Résumez en deux phrases l'extrait sur la CNSS qui figure ci-dessous.

EXTRAIT À LIRE =>
==*==
CNSS : Un déséquilibre financier global serait difficilement réversible
« L’équilibre financier de la CNSS n’est pas inquiétant à très court terme, mais si aucune mesure n’est prise dans les meilleurs délais, il le sera à moyen terme, affirme à Leaders Hafedh Lamouri, PDG de la Caisse et chercheur universitaire spécialisé en la question. «Une telle situation était prévisible depuis les années 1985, ajoute-t-il. Une étude que j’ai menée en ma qualité d’expert a démontré avec certitude qu’un déséquilibre financier structurel menace tout le système de sécurité sociale en Tunisie. Cependant, aucune réforme profonde n’a été entamée».
Mutations démographiques et difficultés économiques font peser de lourdes menaces. S’il n’existe pas de solution magique valable pour tous les pays, la Tunisie doit concevoir d’urgence sa propre réforme. Plus on tarde, plus les sacrifices à supporter par tous seront encore plus lourds. La spécificité de la CNSS est telle qu’un éventuel déséquilibre financier global serait difficilement réversible et risque de compromettre tout le système de sécurité social en Tunisie.
Comment se présente actuellement la situation financière de la CNSS? D’où vient le déficit chronique et structurel des pensions? Et quelles réformes spécifiques urgentes à mettre en œuvre ? Hafedh Lamouri a bien voulu répondre à toutes ces interrogations.
Malgré la conjoncture socioéconomique difficile par laquelle passe la Tunisie, la CNSS a réalisé des records en recettes durant le premier semestre 2012 grâce à la conscience de tous ses employés des menaces structurelles et conjoncturelles qui pèsent non seulement sur l’avenir de la Caisse, mais aussi sur celui de la Sécurité sociale en général. En effet, les créances recouvrées par la CNSS au titre des trimestres en cours passent de 1.506.723 millions de dinars au mois de juillet 2010 à 1.761.259 millions de dinars en juillet 2012 (l’année 2011 ne peut servir de référence). La CNSS a réalisé ce résultat inattendu dans cette conjoncture socioéconomique difficile par l’application stricte mais flexible de la loi. Il n’y a plus d’entreprises intouchables ni d’interventions en faveur de certains employeurs
L’effet de la conjoncture socioéconomique
La flexibilité dans la légalité se manifeste notamment par l’échelonnement des créances (environ 200 millions de dinars) des entreprises réellement en difficulté, afin de les aider à surmonter le contrecoup de la conjoncture actuelle, car toute entreprise qui ferme représente une perte pour l’économie, un manque à gagner en cotisations et des charges financières supplémentaires pour la Caisse découlant de la prise en charge de certains droits des salariés licenciés. Ainsi les charges financières découlant du paiement par la CNSS des gratifiants de fin de service aux salariés licenciés suite à la fermeture d’un certain nombre d’entreprise sont passées d’un million de dinars en 2010 à 5 millions de dinars en 2011.
==*==
DONNÉES À TRAITER =>
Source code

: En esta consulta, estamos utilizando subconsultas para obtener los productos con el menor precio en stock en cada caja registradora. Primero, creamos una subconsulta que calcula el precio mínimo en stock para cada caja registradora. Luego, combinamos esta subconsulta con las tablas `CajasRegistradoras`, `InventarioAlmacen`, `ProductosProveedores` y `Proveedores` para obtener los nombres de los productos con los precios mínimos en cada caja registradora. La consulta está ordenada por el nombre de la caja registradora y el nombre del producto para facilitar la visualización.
==*==
RÉPONSE => Selon Hafedh Lamouri, PDG de la CNSS, l'équilibre financier de la Caisse n'est pas inquiétant à très court terme mais le deviendra à moyen terme si aucune mesure n'est prise, car un déséquilibre financier structurel menace tout le système de sécurité sociale en Tunisie. Malgré une conjoncture socioéconomique difficile, la CNSS a réalisé des records en recettes durant le premier semestre 2012 grâce à une application stricte mais flexible de la loi, notamment par l'échelonnement des créances des entreprises réellement en difficulté.